- Cover art by Boris Vallejo
- Developer: Legend Entertainment
- Publisher: Legend Entertainment
- Designer: Bob Bates
- Programmers: Duane Beck; Glen R. Dahlgren; Michael Lindner;
- Artists: Tanya Isaacson; Paul Mock; Kathleen Bober;
- Composer: Glen R. Dahlgren
- Platform: MS-DOS
- Release: 1993
- Genre: Adventure
- Mode: Single-player

= Eric the Unready =

1993 video game

Eric the Unready is an adventure game developed and published by Legend Entertainment for MS-DOS in 1993. Eric the Unready is a parody of the fantasy genre in general, though it parodies numerous other topics as well, ranging from Star Trek to Zork. It tells a comedic story of the titular unqualified knight on a quest to rescue a princess. The game also adapts the character Morgan le Fay from Arthurian legend. The game was well received.

==Gameplay==
The game engine of Eric the Unready uses an interactive fiction style interface. A graphical display of the player's location and viewpoint is provided in a window. Other windows can feature a point-and-click interface, including a listing of the player's inventory and a command list with multiple-choices menus.

==Plot==
According to a prophecy, King Fudd the Bewildered is expected to die next week, and the unmarried princess at his side shall inherit the Kingdom. His legitimate daughter, Princess Lorealle the Worthy, comes to the castle to be on his side but disappears mysteriously the next day.
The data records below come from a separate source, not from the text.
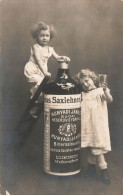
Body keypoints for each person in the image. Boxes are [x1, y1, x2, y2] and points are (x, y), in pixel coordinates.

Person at [75, 69, 113, 185]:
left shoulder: (100, 91)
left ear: (93, 79)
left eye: (87, 81)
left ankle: (103, 170)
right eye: (82, 83)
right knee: (89, 146)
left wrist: (105, 90)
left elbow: (109, 100)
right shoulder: (82, 94)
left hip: (97, 125)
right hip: (86, 125)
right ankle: (91, 170)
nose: (85, 85)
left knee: (97, 148)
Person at [24, 22, 70, 117]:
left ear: (50, 36)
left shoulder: (50, 49)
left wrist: (64, 58)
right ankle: (32, 99)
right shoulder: (35, 47)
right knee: (40, 84)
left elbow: (58, 58)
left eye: (47, 35)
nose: (44, 38)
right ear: (36, 36)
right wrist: (45, 72)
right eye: (42, 36)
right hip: (32, 70)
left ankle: (34, 106)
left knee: (42, 89)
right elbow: (39, 60)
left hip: (42, 73)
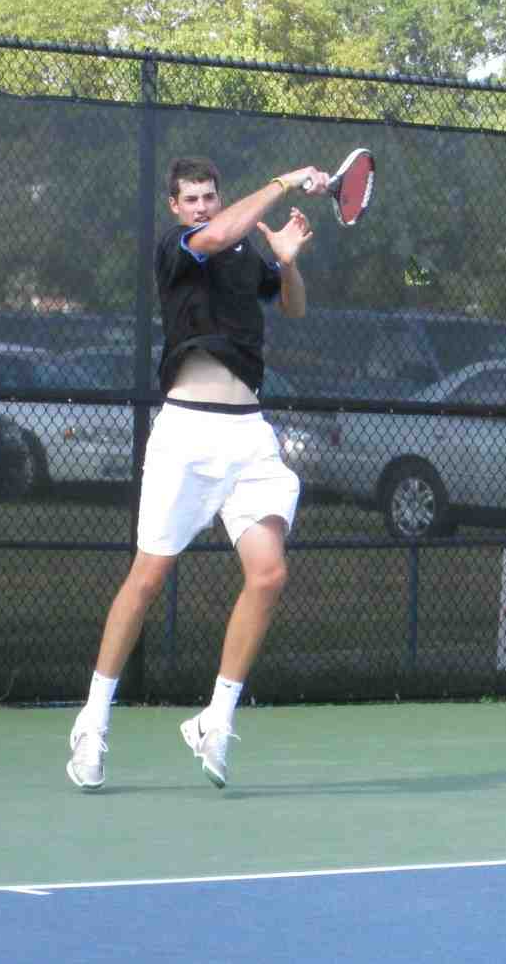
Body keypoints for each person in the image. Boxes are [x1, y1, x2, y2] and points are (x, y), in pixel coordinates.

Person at [67, 156, 331, 791]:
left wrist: (288, 261)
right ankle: (93, 722)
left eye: (209, 197)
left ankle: (216, 717)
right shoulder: (182, 247)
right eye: (191, 199)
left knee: (268, 575)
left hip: (249, 437)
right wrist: (285, 181)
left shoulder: (244, 255)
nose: (202, 207)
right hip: (185, 434)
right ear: (175, 208)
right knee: (149, 577)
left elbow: (292, 308)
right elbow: (216, 238)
Early in the game, the player learns of the scheme by Fudd's wife and Lorealle's stepmother, the wicked Queen Morgana the Black, who plots with her lover Sir Pectoral to have her daughter by a previous marriage to be on the dying King's side and therefore become the sole heir. Lorealle has been abducted and held in the castle of Morgana's witch sister with the intent to marry the evil Beast in order to be excluded from the prophecy. In order to make certain that Lorealle will be not rescued in time by any knight, Morgana conspires so that the Union Hall picks the most incompetent and unworthy of them, Eric the Unready – the player character.

Bud the Wizard (a pun on Budweiser) informs the player that in order to access the castle, he must find several magical items: the Pitchfork of Damocles, in the leaves of the tallest tree in the Enchanted Forest; the Crescent Wrench of Armageddon, within the walls of Blicester Castle; the Raw Steak of Eternity, guarded by the Stygian Dragon; the Crowbar of the Apocalypse in the mists around the Mountain of the Gods; and the Bolt Cutters of Doom owned by an enchanter in the Swamp of Perdition. Each mission is somehow timed: the evil Sir Pectoral is after him; if the player takes too long to reach the object, the game will end. With each acquisition, Eric creates some disaster, usually an explosion, which hurls him to the next area the following day. The player can collect a newspaper from each area/day which describes Eric's latest mishaps and other fictional "news" of the game world, usually puns on pop culture. Eric's final destination is the witch's castle, where he uses the magical objects to open its gate. He then prevents the Princess' wedding and destroys the Beast along with a castle full of monsters. After that, the King orders Morgana and her daughter to be exiled along with Sir Pectoral, and Sir Eric and Princess Lorealle are about to marry.

==Reception==
Eric the Unready received positive reviews, including being rated 4 out of 5 stars from Dragon, and scoring 78% and 75% from German magazines PC Games and PC Players, respectively. Compute! review stated: "Perfectly realized from concept to execution, Eric the Unready is a rare treat that's not to be missed." The game received or was nominated to several awards and accolades, including Computer Game Review Golden Triad Award, Game Bytes Editor's Choice Award, Computer Choice Awards (finalist), and Strategy Plus Adventure Game of the Year (Nominee). Computer Gaming World magazine in 1993 named it Adventure Game of the Year (with Star Control II), in 1994 called it "a comic masterpiece", and featured it in their 1996 list of the "150 Best Games of All Time" in 103rd place, also ranking it as #9 Funniest Computer Game, #11 Most Memorable Game Hero, and #7 Most Rewarding Ending.

Jim Trunzo reviewed Eric the Unready in White Wolf #36 (1993), rating it a 3 out of 5 and stated that "If you're ready to face the dreaded Ninja Attack Turtles, prepared to thwart the diabolical plans of the evil Queen Morgana and her lover Sir Pectoral, and ready to help the farmer get his beloved daughter, who has been turned into a pig, out of the muck in the bottom of the outhouse, you're ready to become Eric the Unready!"

==See also==
- Æthelred the Unready, a historical English king.